▶ Aufgaben:
A: Fasse den Absatz des Textauszugs, der mit „Bei der Behandlung von Patienten“ beginnt, als kurze Liste zusammen und behalte dabei seine wesentlichen Aussagen bei.
B: Schreibe aus dem Textauszug alles von „Bei der Behandlung“ bis hinunter zu „rechtlich eine Körperverletzung.“ wortgetreu ab.

▶ Textauszug:
-*-*-

Bei der Behandlung von Patienten, die unter Betreuung stehen, ist in mehrfacher Weise Vorsicht geboten. Ganz wichtig ist, dass der Betreuer seine Zustimmung für die Behandlung erteilt, was auch hinsichtlich der zu erwartenden Kosten erforderlich ist. Ohne wirksame Einwilligung nach erfolgter Aufklärung ist die Heilbehandlung zudem rechtlich eine Körperverletzung.

In einer aktuell bekannt gewordenen Entscheidung vom 28.10.2015 (S 12 KA 33/15) befasst sich das Sozialgericht Marburg mit der Frage, ob das Honorar bei fehlender Zustimmung des Betreuers vollständig berichtigt werden kann.

-*-*-

▶ Die Daten:
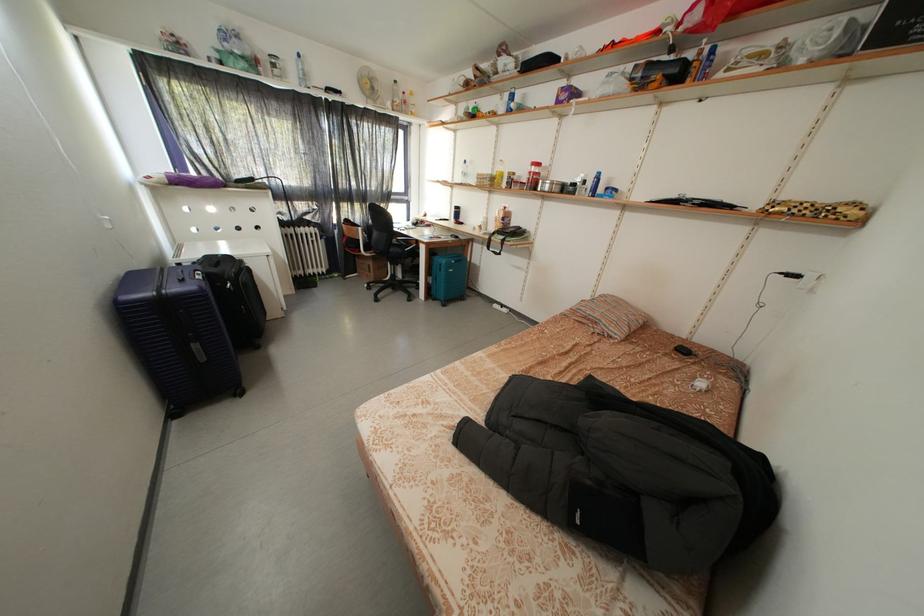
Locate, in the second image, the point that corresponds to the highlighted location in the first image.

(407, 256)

-*-*-

▶ Antworten je Aufgabe:
A:
- Bei Patienten unter Betreuung ist in mehrfacher Weise Vorsicht geboten.
- Der Betreuer muss der Behandlung zustimmen, auch im Hinblick auf die zu erwartenden Kosten.
- Ohne wirksame Einwilligung nach erfolgter Aufklärung ist die Heilbehandlung rechtlich eine Körperverletzung.

B:
Bei der Behandlung von Patienten, die unter Betreuung stehen, ist in mehrfacher Weise Vorsicht geboten. Ganz wichtig ist, dass der Betreuer seine Zustimmung für die Behandlung erteilt, was auch hinsichtlich der zu erwartenden Kosten erforderlich ist. Ohne wirksame Einwilligung nach erfolgter Aufklärung ist die Heilbehandlung zudem rechtlich eine Körperverletzung.